▶ Fragmento proporcionado:
§

# Yaxun 881d no funciona la pistola de calor



## Tucol (Jun 20, 2020)

Buenas muchachos del foro, tengo un yaxun 881d usado el cual no funciona la pistola de calor, procedí a abrir y revisar la placa, hice medición en frió y caliente, triac, moc, tip, resistencias, diodos, revisé la fuente, fusible, todo ok, ésta estación debe tener 127Vac en conector fijo, el cual no está presente, en los pines del moc del BTA12 tiene 10V en ánodo y 10V , cátodo fijos y en conector principal 220V.

Será problema del micro sn8p2714kb? La memoria es Atmel 716 24c02b, no se si son auto programables o no, la extraje y leí , en ella no tiene ningún dato, agradezco por su ayuda.


----------



## DOSMETROS (Jun 20, 2020)

Fijate por aquí , no creo que sean tan distintas . . .






						Resultados de búsqueda de consulta: "Yaxun"
					






					www.forosdeelectronica.com


----------



## Tucol (Jun 20, 2020)

Ok compañero, ahí reviso y comento avances , gracias , he revisado, la mayoría tiene problema con la fuente de  laboratorio , misma marca pero nada parecido a mi problema , en mi caso es estación de soldado.

Eh revisado casi todo , revisando hoja de datos de la memoria que lleva que es atmel 716 24c02b y éste trabaja con un máximo de 5.5 a 5.7 V en el mio ingresa 10 V, quizás me equivoque pero tengo mis dudas a que el microcontrolador esté dañado, en tal caso no sabría como verificarlo, gracias igual Dosmetros.

§

▶ Datos en estudio:
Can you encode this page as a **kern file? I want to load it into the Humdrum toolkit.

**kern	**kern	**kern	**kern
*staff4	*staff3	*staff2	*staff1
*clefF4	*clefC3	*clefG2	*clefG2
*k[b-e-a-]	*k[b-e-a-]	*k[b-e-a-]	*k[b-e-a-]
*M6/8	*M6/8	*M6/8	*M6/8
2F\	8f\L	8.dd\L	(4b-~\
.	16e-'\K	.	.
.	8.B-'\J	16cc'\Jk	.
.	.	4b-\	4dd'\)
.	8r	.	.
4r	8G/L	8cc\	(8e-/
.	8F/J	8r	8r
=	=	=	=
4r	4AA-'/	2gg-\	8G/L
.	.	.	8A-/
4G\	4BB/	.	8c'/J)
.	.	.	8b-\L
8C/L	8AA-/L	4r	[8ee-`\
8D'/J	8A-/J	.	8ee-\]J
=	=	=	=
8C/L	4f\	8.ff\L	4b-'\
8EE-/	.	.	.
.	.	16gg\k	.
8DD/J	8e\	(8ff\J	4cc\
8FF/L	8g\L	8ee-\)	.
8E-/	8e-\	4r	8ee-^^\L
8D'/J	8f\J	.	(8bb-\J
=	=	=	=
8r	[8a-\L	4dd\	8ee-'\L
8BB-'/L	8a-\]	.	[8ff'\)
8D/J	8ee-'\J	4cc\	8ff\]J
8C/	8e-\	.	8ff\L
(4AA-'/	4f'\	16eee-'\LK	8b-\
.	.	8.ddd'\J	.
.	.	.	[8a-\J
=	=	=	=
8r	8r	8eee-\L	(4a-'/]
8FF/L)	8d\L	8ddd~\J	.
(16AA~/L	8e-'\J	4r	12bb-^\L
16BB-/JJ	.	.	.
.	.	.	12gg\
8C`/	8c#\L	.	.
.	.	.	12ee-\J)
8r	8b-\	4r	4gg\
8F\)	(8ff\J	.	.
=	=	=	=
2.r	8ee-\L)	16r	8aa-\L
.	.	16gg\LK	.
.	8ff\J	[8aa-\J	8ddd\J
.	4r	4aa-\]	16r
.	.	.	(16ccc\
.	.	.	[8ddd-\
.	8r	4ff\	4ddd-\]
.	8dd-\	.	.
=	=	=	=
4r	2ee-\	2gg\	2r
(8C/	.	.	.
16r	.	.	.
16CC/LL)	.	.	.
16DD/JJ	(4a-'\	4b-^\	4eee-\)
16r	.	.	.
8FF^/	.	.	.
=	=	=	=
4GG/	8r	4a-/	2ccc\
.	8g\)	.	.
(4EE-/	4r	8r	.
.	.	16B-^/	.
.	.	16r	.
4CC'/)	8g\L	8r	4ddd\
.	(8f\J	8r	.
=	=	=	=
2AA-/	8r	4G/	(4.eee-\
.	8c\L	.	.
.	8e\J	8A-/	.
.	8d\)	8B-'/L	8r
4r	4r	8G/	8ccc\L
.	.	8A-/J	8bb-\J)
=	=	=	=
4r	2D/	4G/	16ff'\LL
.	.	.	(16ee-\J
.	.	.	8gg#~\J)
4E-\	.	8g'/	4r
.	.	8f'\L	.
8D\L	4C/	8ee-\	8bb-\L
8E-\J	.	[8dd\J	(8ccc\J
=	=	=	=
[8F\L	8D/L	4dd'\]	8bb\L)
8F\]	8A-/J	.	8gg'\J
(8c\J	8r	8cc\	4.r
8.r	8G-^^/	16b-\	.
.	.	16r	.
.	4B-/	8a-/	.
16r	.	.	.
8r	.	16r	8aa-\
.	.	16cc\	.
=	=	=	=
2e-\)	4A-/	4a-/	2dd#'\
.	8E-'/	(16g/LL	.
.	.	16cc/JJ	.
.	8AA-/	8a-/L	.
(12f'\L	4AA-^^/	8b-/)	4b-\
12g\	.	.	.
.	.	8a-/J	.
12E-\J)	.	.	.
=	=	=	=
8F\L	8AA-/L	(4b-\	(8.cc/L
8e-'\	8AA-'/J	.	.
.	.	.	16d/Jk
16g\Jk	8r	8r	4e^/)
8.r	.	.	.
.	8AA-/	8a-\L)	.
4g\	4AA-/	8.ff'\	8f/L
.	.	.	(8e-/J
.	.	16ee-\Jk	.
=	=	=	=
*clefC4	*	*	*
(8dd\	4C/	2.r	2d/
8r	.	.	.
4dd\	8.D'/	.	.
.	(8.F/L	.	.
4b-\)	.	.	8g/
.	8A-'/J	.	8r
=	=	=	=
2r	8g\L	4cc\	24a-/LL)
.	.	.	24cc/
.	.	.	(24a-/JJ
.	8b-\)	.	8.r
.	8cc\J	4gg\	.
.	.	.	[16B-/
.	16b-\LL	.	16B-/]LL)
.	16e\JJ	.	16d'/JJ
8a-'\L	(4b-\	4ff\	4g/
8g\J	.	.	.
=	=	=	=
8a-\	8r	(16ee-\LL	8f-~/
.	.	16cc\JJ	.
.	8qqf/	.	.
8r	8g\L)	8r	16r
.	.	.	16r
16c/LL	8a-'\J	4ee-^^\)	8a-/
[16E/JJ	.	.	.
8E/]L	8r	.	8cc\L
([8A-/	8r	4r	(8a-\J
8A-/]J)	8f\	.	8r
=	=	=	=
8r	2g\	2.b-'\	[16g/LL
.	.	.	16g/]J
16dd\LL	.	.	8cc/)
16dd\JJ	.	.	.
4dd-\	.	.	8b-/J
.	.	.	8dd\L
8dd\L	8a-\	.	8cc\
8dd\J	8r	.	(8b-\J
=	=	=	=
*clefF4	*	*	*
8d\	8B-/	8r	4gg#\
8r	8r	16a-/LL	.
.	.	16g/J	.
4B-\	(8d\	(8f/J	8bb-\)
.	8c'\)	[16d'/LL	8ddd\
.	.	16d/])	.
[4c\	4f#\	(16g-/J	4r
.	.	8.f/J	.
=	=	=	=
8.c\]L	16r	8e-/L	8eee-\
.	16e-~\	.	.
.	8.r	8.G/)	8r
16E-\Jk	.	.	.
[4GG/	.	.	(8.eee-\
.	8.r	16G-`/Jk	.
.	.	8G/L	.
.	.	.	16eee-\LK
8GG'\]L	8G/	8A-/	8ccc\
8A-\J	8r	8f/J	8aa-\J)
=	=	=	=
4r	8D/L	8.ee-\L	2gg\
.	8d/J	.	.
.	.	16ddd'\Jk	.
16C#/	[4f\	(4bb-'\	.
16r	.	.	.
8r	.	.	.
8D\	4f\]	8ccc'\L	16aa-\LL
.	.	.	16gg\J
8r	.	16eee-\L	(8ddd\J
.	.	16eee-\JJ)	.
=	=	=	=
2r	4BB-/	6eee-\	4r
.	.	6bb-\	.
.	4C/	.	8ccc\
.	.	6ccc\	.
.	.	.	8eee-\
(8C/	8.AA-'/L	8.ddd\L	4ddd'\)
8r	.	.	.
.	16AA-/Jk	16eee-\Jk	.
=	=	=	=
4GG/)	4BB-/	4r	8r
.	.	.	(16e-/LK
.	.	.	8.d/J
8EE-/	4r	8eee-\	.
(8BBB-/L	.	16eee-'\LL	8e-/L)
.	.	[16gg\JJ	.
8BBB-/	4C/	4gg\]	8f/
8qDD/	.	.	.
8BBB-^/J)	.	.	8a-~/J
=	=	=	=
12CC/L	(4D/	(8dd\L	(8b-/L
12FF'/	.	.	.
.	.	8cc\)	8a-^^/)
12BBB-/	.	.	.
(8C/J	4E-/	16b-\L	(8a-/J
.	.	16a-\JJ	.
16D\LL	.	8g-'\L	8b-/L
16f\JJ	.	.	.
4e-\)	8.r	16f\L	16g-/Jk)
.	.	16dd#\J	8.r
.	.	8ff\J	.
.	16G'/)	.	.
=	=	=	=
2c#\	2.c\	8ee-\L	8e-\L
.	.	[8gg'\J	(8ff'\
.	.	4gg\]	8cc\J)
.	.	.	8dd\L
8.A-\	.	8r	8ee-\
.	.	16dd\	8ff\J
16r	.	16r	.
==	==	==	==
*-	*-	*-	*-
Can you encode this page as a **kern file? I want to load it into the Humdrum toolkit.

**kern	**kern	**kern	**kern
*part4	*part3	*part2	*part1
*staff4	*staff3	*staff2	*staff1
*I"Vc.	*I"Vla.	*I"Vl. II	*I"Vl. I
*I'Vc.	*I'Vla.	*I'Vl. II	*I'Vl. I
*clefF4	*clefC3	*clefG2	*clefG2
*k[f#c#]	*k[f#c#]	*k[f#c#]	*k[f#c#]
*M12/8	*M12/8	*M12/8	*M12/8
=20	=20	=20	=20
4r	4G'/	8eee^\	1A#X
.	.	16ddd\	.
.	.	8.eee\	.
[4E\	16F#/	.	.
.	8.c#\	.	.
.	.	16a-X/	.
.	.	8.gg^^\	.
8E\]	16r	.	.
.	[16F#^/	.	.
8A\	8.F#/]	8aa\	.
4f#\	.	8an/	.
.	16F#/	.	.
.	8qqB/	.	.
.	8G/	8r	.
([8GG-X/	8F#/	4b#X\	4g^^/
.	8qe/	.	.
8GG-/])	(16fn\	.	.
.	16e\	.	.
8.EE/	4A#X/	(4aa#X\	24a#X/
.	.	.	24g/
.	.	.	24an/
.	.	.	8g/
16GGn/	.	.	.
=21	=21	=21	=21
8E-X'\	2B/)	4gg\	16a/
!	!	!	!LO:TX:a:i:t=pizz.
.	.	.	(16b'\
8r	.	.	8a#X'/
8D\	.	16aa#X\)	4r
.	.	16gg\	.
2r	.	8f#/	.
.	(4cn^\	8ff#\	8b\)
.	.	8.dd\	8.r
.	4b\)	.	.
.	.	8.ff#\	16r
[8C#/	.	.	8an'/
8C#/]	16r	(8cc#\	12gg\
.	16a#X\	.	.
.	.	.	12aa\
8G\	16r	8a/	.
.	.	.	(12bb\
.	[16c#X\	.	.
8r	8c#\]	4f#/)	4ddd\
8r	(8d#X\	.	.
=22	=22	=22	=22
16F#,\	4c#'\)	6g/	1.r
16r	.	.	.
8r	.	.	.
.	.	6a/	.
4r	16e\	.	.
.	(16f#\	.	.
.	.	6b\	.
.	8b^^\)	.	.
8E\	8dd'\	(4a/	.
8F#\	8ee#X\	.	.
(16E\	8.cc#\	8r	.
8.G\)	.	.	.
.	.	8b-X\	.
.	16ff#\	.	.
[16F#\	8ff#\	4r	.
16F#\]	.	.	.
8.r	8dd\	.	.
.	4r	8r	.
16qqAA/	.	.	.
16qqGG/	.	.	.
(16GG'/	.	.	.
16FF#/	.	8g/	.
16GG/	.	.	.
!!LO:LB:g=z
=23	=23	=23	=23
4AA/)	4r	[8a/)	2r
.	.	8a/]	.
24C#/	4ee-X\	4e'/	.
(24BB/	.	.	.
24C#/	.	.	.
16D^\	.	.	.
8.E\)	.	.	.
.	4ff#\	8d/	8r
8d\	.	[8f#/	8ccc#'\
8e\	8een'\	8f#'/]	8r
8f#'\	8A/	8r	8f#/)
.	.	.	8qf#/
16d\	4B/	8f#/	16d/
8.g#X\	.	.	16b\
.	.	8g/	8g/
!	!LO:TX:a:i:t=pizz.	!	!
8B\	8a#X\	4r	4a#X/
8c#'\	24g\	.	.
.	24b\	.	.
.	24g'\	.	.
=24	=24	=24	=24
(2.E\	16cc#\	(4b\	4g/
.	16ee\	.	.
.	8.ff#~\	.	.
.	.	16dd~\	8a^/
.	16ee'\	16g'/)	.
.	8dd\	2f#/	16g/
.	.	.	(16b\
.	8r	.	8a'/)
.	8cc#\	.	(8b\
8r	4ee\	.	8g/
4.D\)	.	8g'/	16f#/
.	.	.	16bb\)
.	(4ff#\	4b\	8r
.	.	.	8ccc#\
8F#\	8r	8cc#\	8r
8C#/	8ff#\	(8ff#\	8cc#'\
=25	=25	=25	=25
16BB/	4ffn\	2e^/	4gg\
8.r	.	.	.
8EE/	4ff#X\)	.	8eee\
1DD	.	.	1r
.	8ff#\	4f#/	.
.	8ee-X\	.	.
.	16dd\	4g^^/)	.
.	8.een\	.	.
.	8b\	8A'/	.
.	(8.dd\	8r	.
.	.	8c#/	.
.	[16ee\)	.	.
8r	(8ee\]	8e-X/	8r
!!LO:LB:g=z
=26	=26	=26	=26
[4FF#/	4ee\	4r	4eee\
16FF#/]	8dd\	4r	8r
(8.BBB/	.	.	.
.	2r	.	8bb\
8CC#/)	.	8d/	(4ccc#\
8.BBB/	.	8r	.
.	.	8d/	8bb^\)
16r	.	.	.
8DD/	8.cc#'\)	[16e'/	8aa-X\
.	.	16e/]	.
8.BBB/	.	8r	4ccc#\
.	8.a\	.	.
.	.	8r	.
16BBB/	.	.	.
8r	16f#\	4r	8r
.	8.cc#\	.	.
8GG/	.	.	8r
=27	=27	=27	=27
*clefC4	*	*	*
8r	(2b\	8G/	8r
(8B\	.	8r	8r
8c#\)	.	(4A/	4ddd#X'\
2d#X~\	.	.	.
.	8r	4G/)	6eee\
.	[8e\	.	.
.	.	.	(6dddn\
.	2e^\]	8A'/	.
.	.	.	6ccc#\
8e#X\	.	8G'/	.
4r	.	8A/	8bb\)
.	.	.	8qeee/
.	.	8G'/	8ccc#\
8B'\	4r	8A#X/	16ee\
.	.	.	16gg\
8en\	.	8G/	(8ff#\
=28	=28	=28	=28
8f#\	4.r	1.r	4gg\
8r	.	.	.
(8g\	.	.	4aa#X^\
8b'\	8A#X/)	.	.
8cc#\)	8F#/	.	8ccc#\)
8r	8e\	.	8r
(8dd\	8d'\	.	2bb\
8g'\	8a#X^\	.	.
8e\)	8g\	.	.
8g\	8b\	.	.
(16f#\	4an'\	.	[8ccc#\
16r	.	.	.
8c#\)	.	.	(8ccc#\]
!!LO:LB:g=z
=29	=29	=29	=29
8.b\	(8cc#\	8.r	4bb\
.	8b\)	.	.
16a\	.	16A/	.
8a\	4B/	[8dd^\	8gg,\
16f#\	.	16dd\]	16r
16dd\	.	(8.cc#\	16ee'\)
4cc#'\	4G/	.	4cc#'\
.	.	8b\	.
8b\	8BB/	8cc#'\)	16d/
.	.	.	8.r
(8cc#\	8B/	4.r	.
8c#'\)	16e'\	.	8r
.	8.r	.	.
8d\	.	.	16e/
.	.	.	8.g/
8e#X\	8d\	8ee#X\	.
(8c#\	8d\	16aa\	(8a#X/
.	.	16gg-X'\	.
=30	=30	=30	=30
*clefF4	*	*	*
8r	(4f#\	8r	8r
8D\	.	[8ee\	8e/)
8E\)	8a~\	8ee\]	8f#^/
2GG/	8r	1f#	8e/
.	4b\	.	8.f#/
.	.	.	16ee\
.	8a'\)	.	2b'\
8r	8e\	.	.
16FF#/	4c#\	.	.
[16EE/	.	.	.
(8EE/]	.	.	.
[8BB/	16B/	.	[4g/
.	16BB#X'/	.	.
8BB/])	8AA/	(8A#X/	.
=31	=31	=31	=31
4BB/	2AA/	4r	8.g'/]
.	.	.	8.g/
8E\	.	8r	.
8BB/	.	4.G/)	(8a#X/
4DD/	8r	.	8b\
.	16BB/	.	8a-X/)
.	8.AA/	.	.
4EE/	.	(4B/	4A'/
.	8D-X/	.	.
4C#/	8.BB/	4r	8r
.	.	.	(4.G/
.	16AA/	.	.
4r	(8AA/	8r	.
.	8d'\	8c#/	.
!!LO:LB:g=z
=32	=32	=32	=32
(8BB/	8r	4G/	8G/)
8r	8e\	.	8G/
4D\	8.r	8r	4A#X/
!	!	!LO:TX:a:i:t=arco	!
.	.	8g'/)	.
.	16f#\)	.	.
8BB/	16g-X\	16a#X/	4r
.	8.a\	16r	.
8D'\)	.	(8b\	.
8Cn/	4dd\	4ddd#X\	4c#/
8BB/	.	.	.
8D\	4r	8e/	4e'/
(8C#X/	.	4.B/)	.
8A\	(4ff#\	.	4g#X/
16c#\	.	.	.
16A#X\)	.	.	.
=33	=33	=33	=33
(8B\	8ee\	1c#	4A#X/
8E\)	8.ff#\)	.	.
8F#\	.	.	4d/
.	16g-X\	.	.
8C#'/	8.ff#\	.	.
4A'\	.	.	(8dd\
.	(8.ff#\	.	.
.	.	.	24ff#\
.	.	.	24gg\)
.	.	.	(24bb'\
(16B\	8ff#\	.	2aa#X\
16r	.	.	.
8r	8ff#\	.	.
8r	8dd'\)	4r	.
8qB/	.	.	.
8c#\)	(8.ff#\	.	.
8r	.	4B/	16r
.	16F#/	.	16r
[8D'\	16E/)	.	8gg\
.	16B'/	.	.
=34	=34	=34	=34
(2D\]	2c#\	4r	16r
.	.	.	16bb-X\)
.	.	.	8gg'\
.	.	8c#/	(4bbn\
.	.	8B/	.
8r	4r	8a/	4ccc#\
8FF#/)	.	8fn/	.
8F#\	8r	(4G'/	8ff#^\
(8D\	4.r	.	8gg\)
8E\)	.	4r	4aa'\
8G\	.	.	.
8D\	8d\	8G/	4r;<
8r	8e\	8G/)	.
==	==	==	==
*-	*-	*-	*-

§

▶ Tu objetivo: Indica si cada afirmación coincide con el hilo sobre la Yaxun 881d y respalda cada respuesta (sí o no) con las palabras decisivas del texto citadas literalmente: (a) en la estación del usuario hay 127Vac en el conector fijo; (b) la memoria extraída no contenía ningún dato; (c) en el equipo del usuario a la memoria le llegan 10 V. No hace falta consultar el material.

▶ Solución propuesta: (a) No: «ésta estación debe tener 127Vac en conector fijo, el cual no está presente». (b) Sí: «en ella no tiene ningún dato». (c) Sí: «en el mio ingresa 10 V».